• **ASSIGNMENT**:
The records that follow must be reproduced in full, with every picture excluded.

————

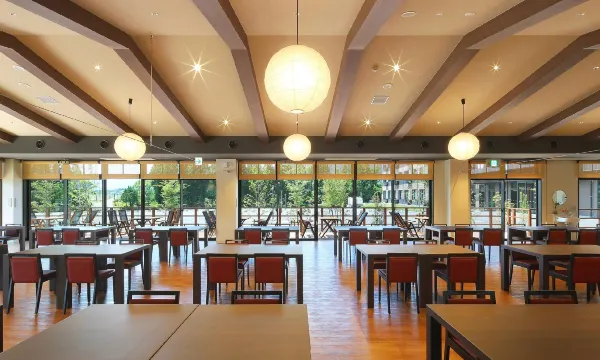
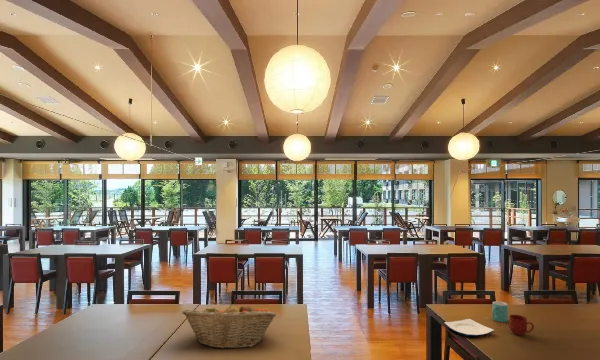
+ fruit basket [181,301,277,350]
+ mug [508,314,535,336]
+ plate [443,318,495,337]
+ mug [491,300,509,323]
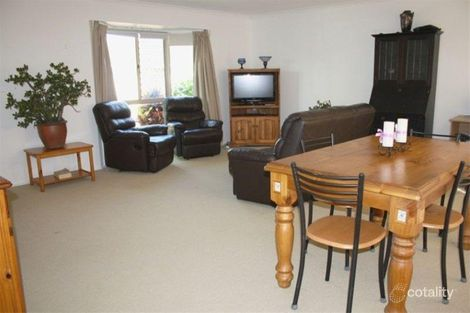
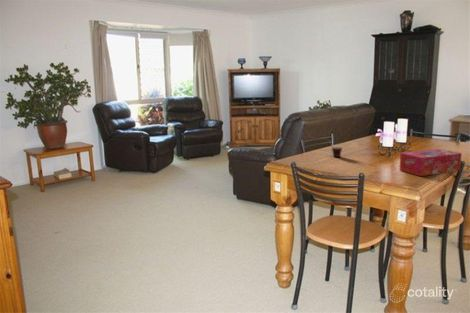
+ cup [323,137,344,158]
+ tissue box [398,148,463,177]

————

• **ANSWER BELOW**:
+ fruit basket [181,301,277,350]
+ mug [508,314,535,336]
+ plate [443,318,495,337]
+ mug [491,300,509,323]
+ cup [323,137,344,158]
+ tissue box [398,148,463,177]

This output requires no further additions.